Statistical learning for constrained functional parameters in infinite-dimensional models with applications in fair machine learning (2404.09847v1)

Abstract: Constrained learning has become increasingly important, especially in the realm of algorithmic fairness and machine learning. In these settings, predictive models are developed specifically to satisfy pre-defined notions of fairness. Here, we study the general problem of constrained statistical machine learning through a statistical functional lens. We consider learning a function-valued parameter of interest under the constraint that one or several pre-specified real-valued functional parameters equal zero or are otherwise bounded. We characterize the constrained functional parameter as the minimizer of a penalized risk criterion using a Lagrange multiplier formulation. We show that closed-form solutions for the optimal constrained parameter are often available, providing insight into mechanisms that drive fairness in predictive models. Our results also suggest natural estimators of the constrained parameter that can be constructed by combining estimates of unconstrained parameters of the data generating distribution. Thus, our estimation procedure for constructing fair machine learning algorithms can be applied in conjunction with any statistical learning approach and off-the-shelf software. We demonstrate the generality of our method by explicitly considering a number of examples of statistical fairness constraints and implementing the approach using several popular learning approaches.

• The paper introduces a statistical framework for constrained functional parameter estimation that ensures fairness in predictive models.
• It leverages a Lagrange multiplier method to solve infinite-dimensional optimization problems under common risk criteria such as MSE and cross-entropy.
• Simulations and a COMPAS dataset application validate the estimator's consistency and practical utility in controlling fairness constraints.

Statistical Learning for Constrained Functional Parameters in Infinite-Dimensional Models

Introduction

Statistical machine learning is critical for making decisions based on data across various domains. An emerging concern is ensuring these decisions do not exacerbate societal disparities, leading to an increased focus on algorithmic fairness. This research addresses designing predictive models within explicit fairness constraints, offering a general framework that dovetail naturally with existing machine learning approaches.

Problem Formulation

The core challenge is creating a predictive model that meets predefined fairness constraints. Traditionally, attempts to ensure fairness have been sequestered into pre-processing, in-processing, and post-processing strategies, each with limitations regarding flexibility and applicability. The proposed method transcends these categorizations by treating the constrained learning problem through a statistical functional lens, leading to a broader application spectrum.

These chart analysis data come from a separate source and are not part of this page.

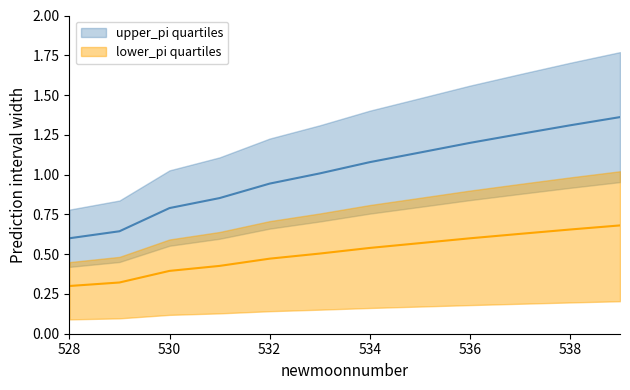

Rank the series at 5 from highest to lowest value.

upper_pi, lower_pi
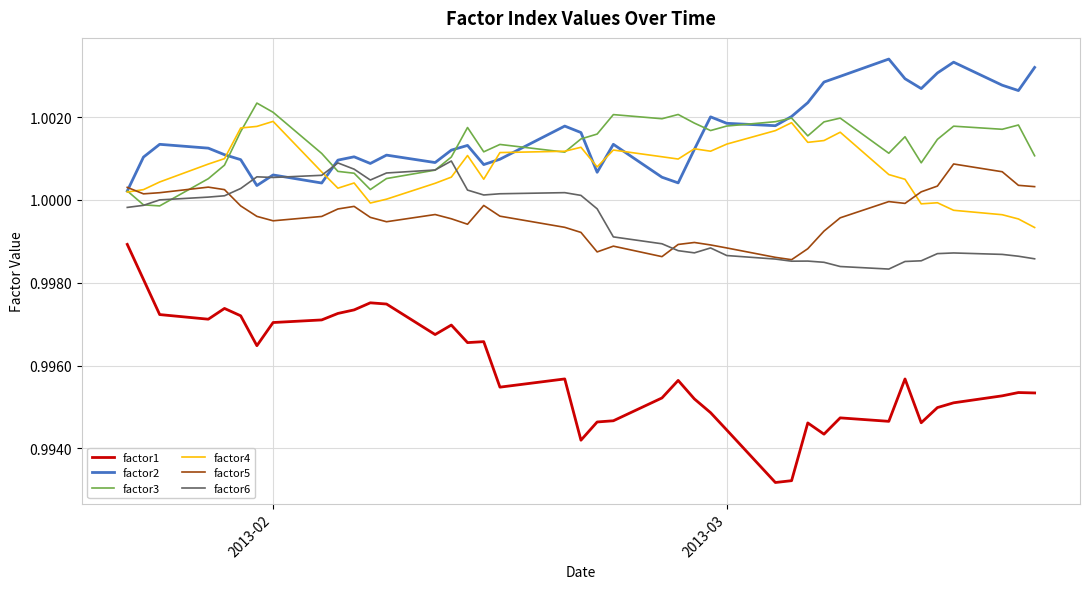

True or false: factor2 and factor6 cross at least once.

True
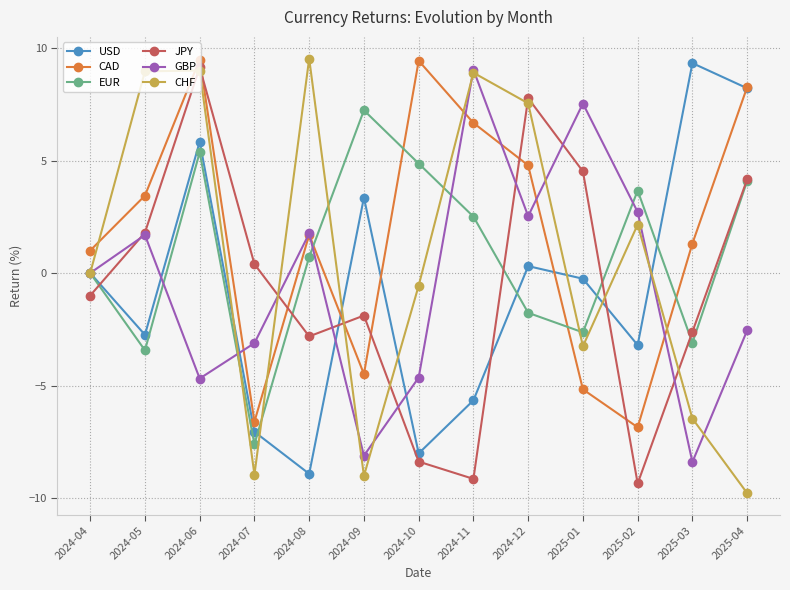

In CAD, how many points are lower than both neighbors (excluding endpoints)?

3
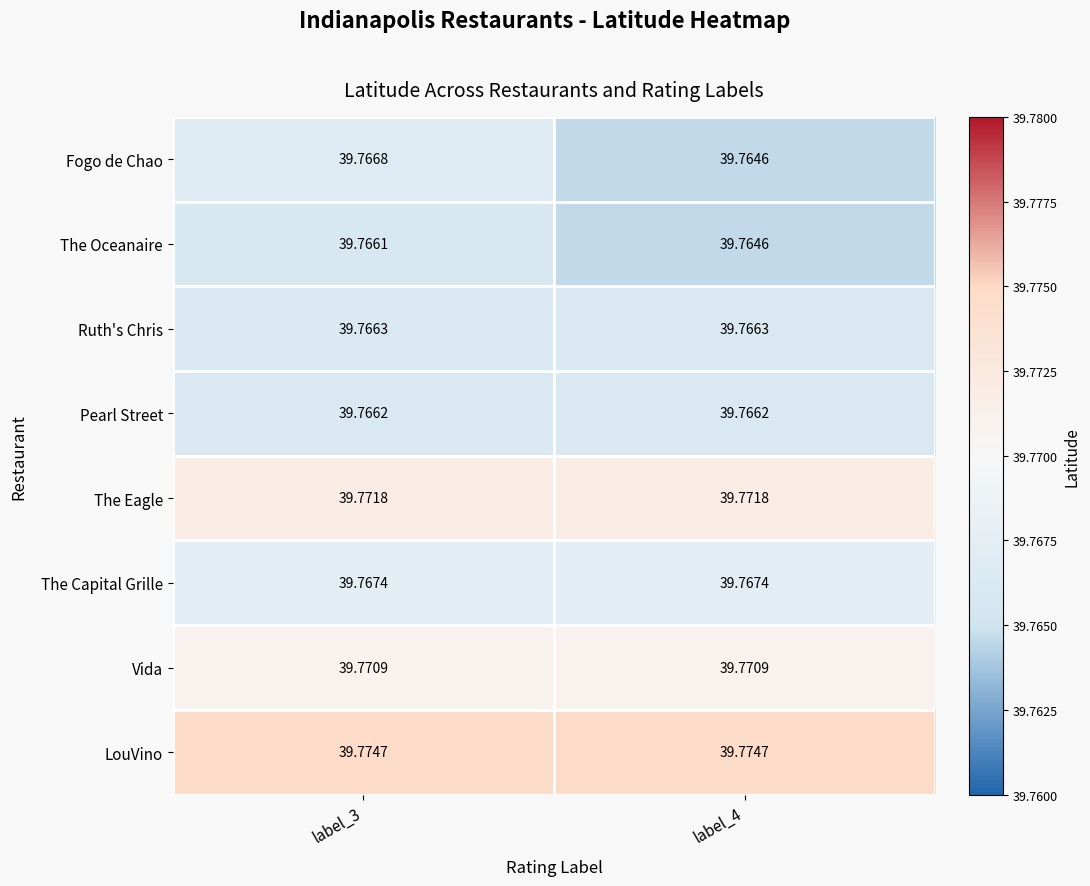

Rank the series by their maximum value, from highest to lowest.

LouVino, The Eagle, Vida, The Capital Grille, Fogo de Chao, Ruth's Chris, Pearl Street, The Oceanaire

Statistical Estimation Problem

The estimation problem is initiated by assuming access to data drawn from a distribution within an infinite-dimensional statistical model. The objective is to learn a function-valued parameter satisfying certain fairness constraints, which are specified through real-valued functional parameters. This approach employs a penalty involving a Lagrange multiplier to optimize the constrained parameter, which contrasts with existing methods that tailor solutions to specific fairness definitions or data contexts.

Methods

The methodological contribution of this paper lies in its foundational framework tailored for constrained optimization, leveraging general results in functional analysis. This facilitates applying our framework across a range of constrained learning problems. Notably, for mean squared error and cross-entropy risk criteria, the development elucidates that solutions to several fairness constraints can be characterized in a closed form. The paper delineates the estimation procedure, accentuating its model-agnostic nature, thus enabling integration with any statistical learning approach.

Examples and Applications

The paper further illustrates the versatility of the proposed framework by applying it to different fairness constraints, including average total effect and natural direct effect, showcasing its adaptability to both the mean squared error and cross-entropy risk criteria. Through these examples, the paper expounds on obtaining estimators of the constrained functional parameter, demonstrating the application's practicality and the estimator's consistency under the defined constraints.

Simulations

Simulation studies affirm the method's efficacy, demonstrating convergence of the risk of the estimator to the optimal constrained risk and appropriateness of constraint control under both equality and inequality constraints.

Real-World Application

An application to the COMPAS dataset, a benchmark in fairness studies, further evidences the practical utility of the proposed method. Through this application, the paper not only substantiates the methodological claims but also illustrates the potential for real-world impact, especially in critical decision-making domains where fairness is paramount.

Conclusion and Future Directions

This research extends the frontier of statistical machine learning by offering a robust and flexible framework for generating fair predictive models under constraints. Its broad applicability and compatibility with prevalent machine learning approaches make it a valuable tool in ensuring algorithmic fairness. Future work could explore extensions to multiple and complex constraints, enhancing the wide array of problems where this approach can be applied, further bridging the gap between technical feasibility and ethical imperatives in machine learning.